CIS 67: Homework 11

Handed out: 04/03/07
Due: by 10pm on 04/09/07
Email program to TA

CIS67: Homework 11

Playing with DNA

We know that DNA is structured as a double helix. If we consider just one of the strands of the helix we see that it is a sequence of elements called nucleotides. There are 4 different possible nucleotides, called adenine (A), guanine (G), thymine (T), and cytosine (C). Corresponding elements in the two strands are complementary: if on one side we have A, on the other is T, if on one side G, on the other C (and viceversa). Thus all the information of the helix is available on just one strand and we can think of that strand as just a string on the characters, A, T, C, G.

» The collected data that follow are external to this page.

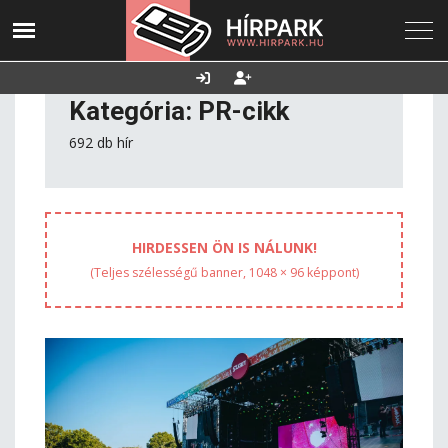
2026. augusztus
Utolsó frissítés:
Támogatás
08., szombat
2026.08.08. 03:39
Kategória: PR-cikk
692 db hír
HIRDESSEN ÖN IS NÁLUNK!
(Teljes szélességű banner, 1048 × 96 képpont)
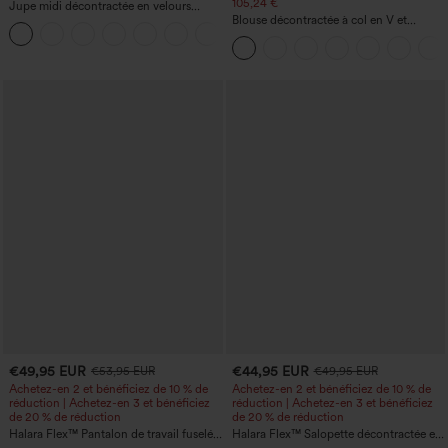
105,24 €
Jupe midi décontractée en velours
côtelé, taille mi-haute, poches avant
Blouse décontractée à col en V et
+1
latérales à rabat
manches courtes bouffantes
€49,95 EUR
€44,95 EUR
€53,95 EUR
€49,95 EUR
Achetez-en 2 et bénéficiez de 10 % de
Achetez-en 2 et bénéficiez de 10 % de
réduction | Achetez-en 3 et bénéficiez
réduction | Achetez-en 3 et bénéficiez
de 20 % de réduction
de 20 % de réduction
Halara Flex™ Pantalon de travail fuselé,
Halara Flex™ Salopette décontractée en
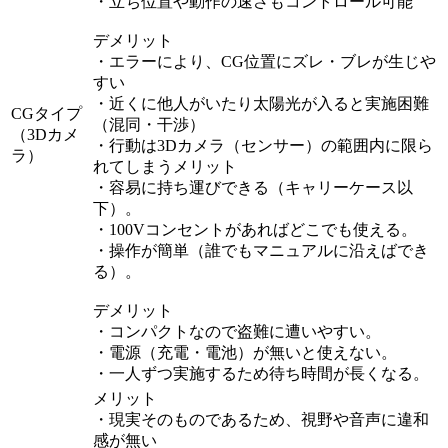
・立ち位置や動作の速さもコントロール可能
デメリット
・エラーにより、CG位置にズレ・ブレが生じや
すい
・近くに他人がいたり太陽光が入ると実施困難
CGタイプ
（混同・干渉）
（3Dカメ
・行動は3Dカメラ（センサー）の範囲内に限ら
ラ）
れてしまうメリット
・容易に持ち運びできる（キャリーケース以
下）。
・100Vコンセントがあればどこでも使える。
・操作が簡単（誰でもマニュアルに沿えばでき
る）。
デメリット
・コンパクトなので盗難に遭いやすい。
・電源（充電・電池）が無いと使えない。
・一人ずつ実施するため待ち時間が長くなる。
メリット
・現実そのものであるため、視野や音声に違和
感が無い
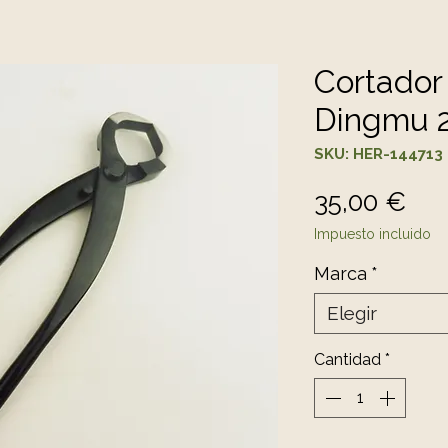
Cortador
Dingmu 
SKU: HER-144713
Pre
35,00 €
Impuesto incluido
Marca
*
Elegir
Cantidad
*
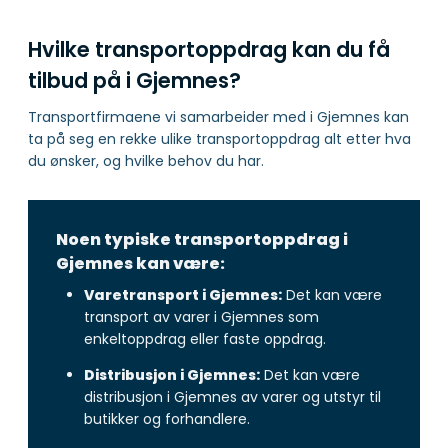
Hvilke transportoppdrag kan du få
tilbud på i Gjemnes?
Transportfirmaene vi samarbeider med i Gjemnes kan
ta på seg en rekke ulike transportoppdrag alt etter hva
du ønsker, og hvilke behov du har.
Noen typiske transportoppdrag i
Gjemnes kan være:
Varetransport i Gjemnes:
Det kan være
transport av varer i Gjemnes som
enkeltoppdrag eller faste oppdrag.
Distribusjon i Gjemnes:
Det kan være
distribusjon i Gjemnes av varer og utstyr til
butikker og forhandlere.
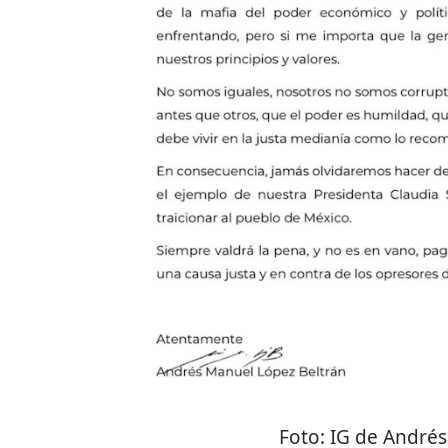
Foto:
IG de Andrés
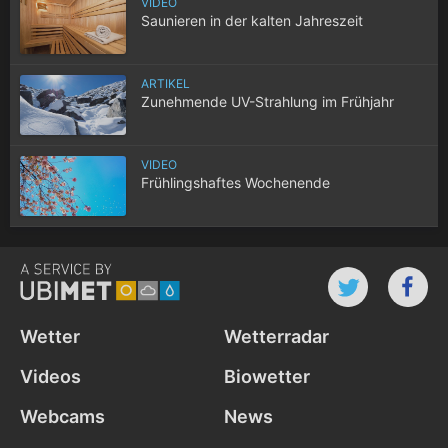
VIDEO
Saunieren in der kalten Jahreszeit
ARTIKEL
Zunehmende UV-Strahlung im Frühjahr
VIDEO
Frühlingshaftes Wochenende
Wetter
Wetterradar
Videos
Biowetter
Webcams
News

Let's not worry that DNA is transcribed into RNA and other mechanisms before it can be used to synthesize proteins. Instead let's assume that DNA is used directly to specify proteins.
It goes as follows: proteins are sequences of amino acids. In our discussion we assume a total of 20 possible amino acids, and that each amino acid is identified by a letter. Thus a protein can be seen as a string on these 20 letters.
A sequence of 3 consecutive nucleotides is called a codon. And codons map into amino acids as indicated in the attached table. [A possible use of the information in that table is the following Java variable:

    private static final String[][] CODON_AMINO =
        {
          {"att", "i"}, {"atc", "i"}, {"ata", "i"}, {"ctt", "l"},
          {"ctc", "l"}, {"cta", "l"}, {"ctg", "l"}, {"tta", "l"},
          {"ttg", "l"}, {"gtt", "v"}, {"gtc", "v"}, {"gta", "v"},
          {"gtg", "v"}, {"ttt", "f"}, {"ttc", "f"}, {"atg", "m"}, 
	  {"tgt", "c"}, {"tgc", "c"}, {"gct", "a"}, {"gcc", "a"}, 
          {"gca", "a"}, {"gcg", "a"}, {"ggt", "g"}, {"ggc", "g"}, 
          {"gga", "g"}, {"ggg", "g"}, {"cct", "p"}, {"ccc", "p"}, 
	  {"cca", "P"}, {"ccg", "p"}, {"act", "t"}, {"acc", "t"}, 
	  {"aca", "t"}, {"acg", "t"}, {"tct", "s"}, {"tcc", "s"}, 
	  {"tca", "s"}, {"tcg", "s"}, {"agt", "s"}, {"agc", "s"}, 
          {"tat", "y"}, {"tac", "y"}, {"tgg", "w"}, {"caa", "q"}, 
          {"cag", "q"}, {"aat", "n"}, {"aac", "n"}, {"cat", "h"}, 
          {"cac", "h"}, {"gaa", "e"}, {"gag", "e"}, {"gat", "d"}, 
          {"gac", "d"}, {"aaa", "k"}, {"aag", "k"}, {"cgt", "r"}, 
          {"cgc", "r"}, {"cga", "r"}, {"cgg", "r"}, {"aga", "r"}, 
          {"agg", "r"}
        };

] A specific codon, ATG, is called the start codon, i.e. the translation from DNA to protein starts at such a codon. Three codons, TAA, TAG, TGA, are called stop codons. The definition of a protein starts at a start codon (excluded) and ends at the first stop codon following it (excluded).

You are to write a program that is given as command line parameter the name of a file containing DNA information as a string (here is an example of such a file). The string may be broken into multiple lines and contain spaces. You should pay no attention to such line breaks and spaces. You should:

  1. Write to a new file, say proteins.txt, the proteins that are defined in the given file. A protein will just be a string of the single letter codes of its constituent amino acids. This string should be broken across lines to make sure that no line has more than 70 characters. Proteins will be separated by blank lines.
  2. Print out to the screen for each amino acid found in the output file the total number of such occurrences in absolute and as a percentage of the amino acids in the output proteins. Also, the identity and number of the codons that identified such an amino acid (remember, an amino acid may be identified by more than one codon).
Notice that if we had the DNA string: ATGCCCAATAG, it would consist of the start codon ATG, the stop codon TAG, and in between CCCAA, which is not a multiple of 3, thus not a whole number of codons. In this case we will take the CCC and throw away the excess AA. Thus this imaginary protein would just consist of the amino acid P.

Send to the TA a case analysis for this problem: problem statement, analysis, design, implementation, and testing.